A scraping-impact composite drill bit comprising a bit body (1) and a fixed cutting structure (2) fixed to the bit body (1), characterized in that: the bit body (1) is further provided with The impact cutting structure (3), the impact cutting structure (3) includes a force transmitting mechanism (32) for transmitting an impact force and an impact cutting tooth (31), and the impact cutting tooth (31) is fixed at the end of the force transmitting mechanism (32) On the head (321), the punch (321) is capable of sliding or sliding impact with respect to the bit body (1) in the direction of impact force transmission.

 2. A scraping-impact composite drill according to claim 1, wherein: the bit body (1) is further provided with an impact force generated by the force transmitting mechanism (32). Impact mechanism (33).

 3. A scraping-impact composite bit according to claim 2, wherein: said bit body (1) adopts a split structure, and is composed of an impactor body (51) provided with said impact mechanism and The fixed structure (2) and the cutting structure body (61) of the impact cutting structure (3) are connected, and the impact mechanism is mounted on the hollow portion of the impactor body (51).

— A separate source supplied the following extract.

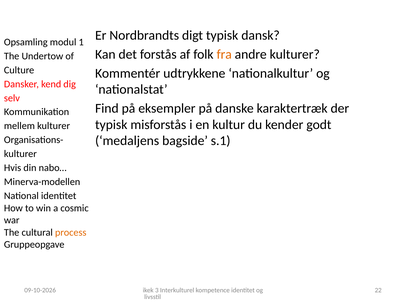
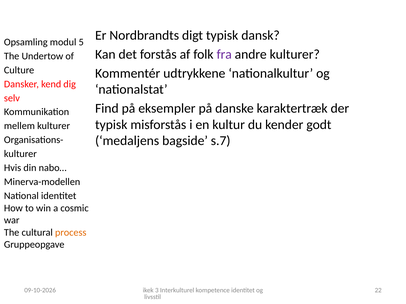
1: 1 -> 5
fra colour: orange -> purple
s.1: s.1 -> s.7
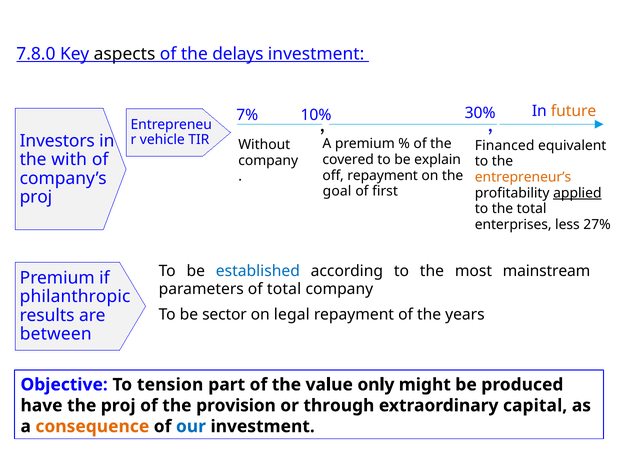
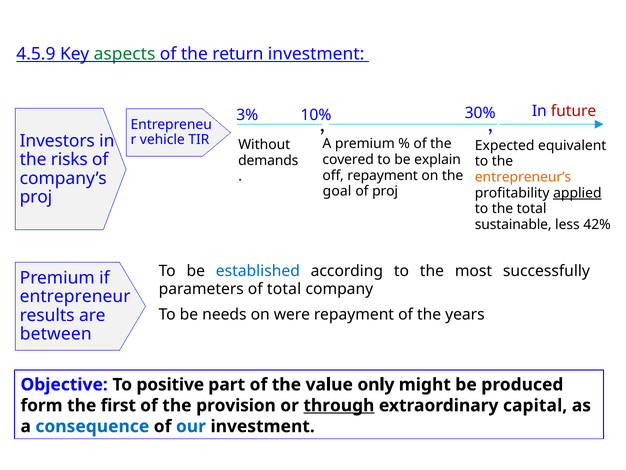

 A scraping-impact compound drill according to claim 1 or 2 or 3, characterized in that the impact cutting teeth (31) are arranged in a radial region other than one third of the diameter of the drill bit.

 A scraping-impact compound drill according to claim 1 or 2 or 3, characterized in that the impact cutting teeth (31) are arranged in a radial region other than one-half of the diameter of the drill bit.

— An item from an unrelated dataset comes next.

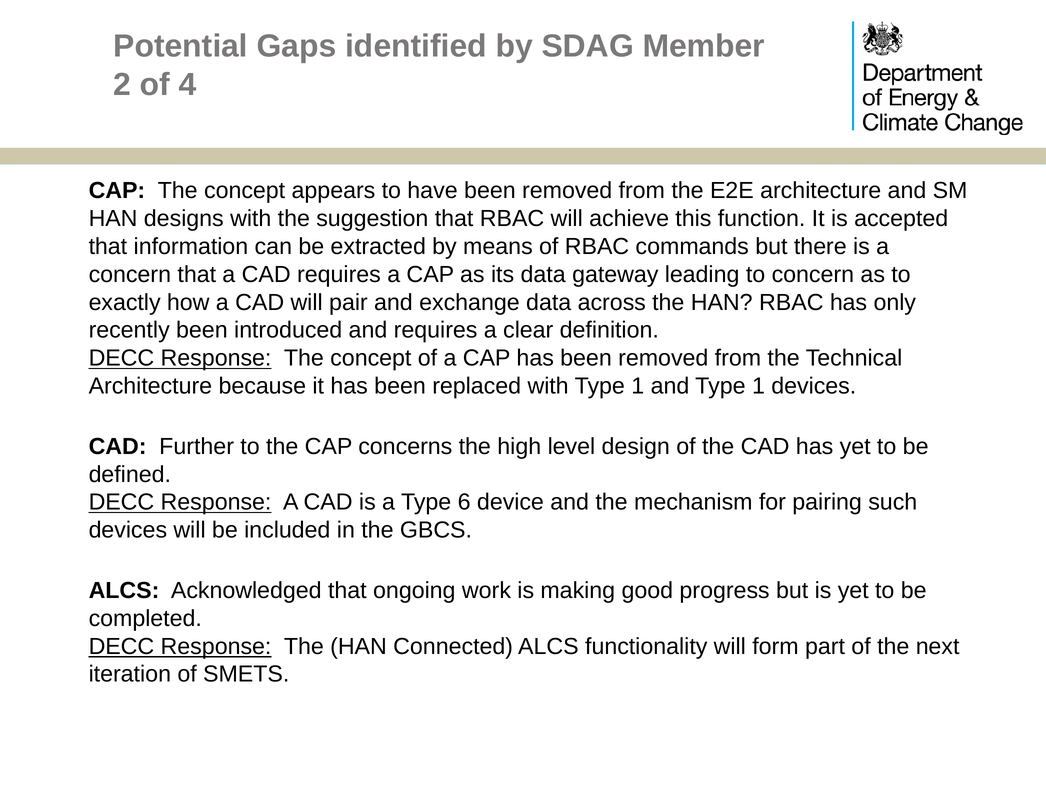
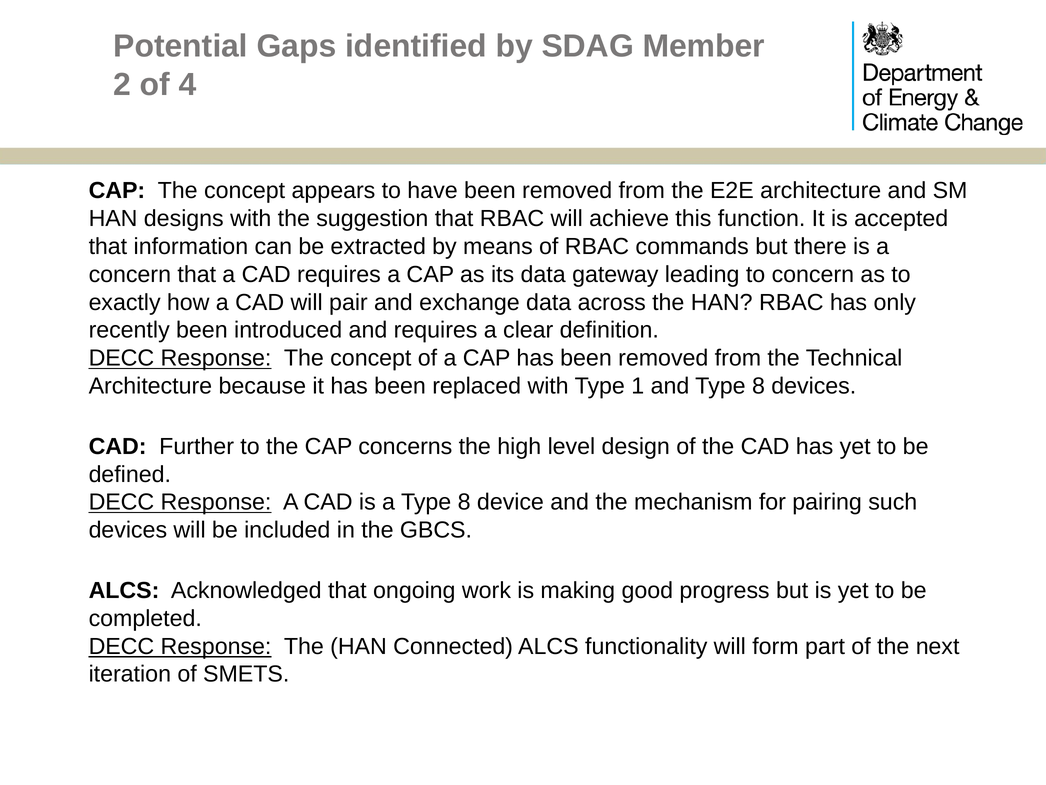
and Type 1: 1 -> 8
a Type 6: 6 -> 8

 A scraping-impact compound drill according to claim 1 or 2 or 3, characterized in that the impact cutting teeth (31) are arranged in a radial region other than two-thirds of the diameter of the drill bit.

 A scraping-impact compound drill according to claim 1 or 2 or 3, characterized in that the impact cutting teeth (31) are arranged in a radial region within one third of the diameter of the drill bit.

 8. A scraping-impact composite drill according to claim 1 or 2 or 3, wherein: said force transmitting mechanism (32) comprises an anvil body (323) and a force transmission rod (322) which are sequentially connected. And the punch (321), the relative sliding between the anvil (323) and the bit body (1), the relative sliding between the force transmitting rod (322) and the bit body (1), or by the swinging slider (328) A connection is formed which allows both relative sliding and relative rotation, the punch (321) being attached to the end of the force-transmitting rod (322) or forming an integral element with the force-transmitting rod (322).

 9. A scraping-impact composite drill according to claim 8, wherein: in the same impact cutting unit, the number of the force transmission rods is one or more than one, and the number of the force transmission rods is large. At one time, the force transmission rods are connected to each other in series, and adjacent force transmission rods having relative motion with each other are connected by a hinge.

 10. A scraping-impact composite drill according to claim 1 or 2 or 3, wherein: the fixed cutting teeth (21) on the fixed cutting structure (2) are polycrystalline diamond composite sheets, It can also be thermally stable polycrystalline diamond, natural diamond and impregnated diamond cutting teeth. The impact cutting teeth (31) on the impact cutting structure (3) are hard alloy teeth or hardened teeth with surface reinforcement.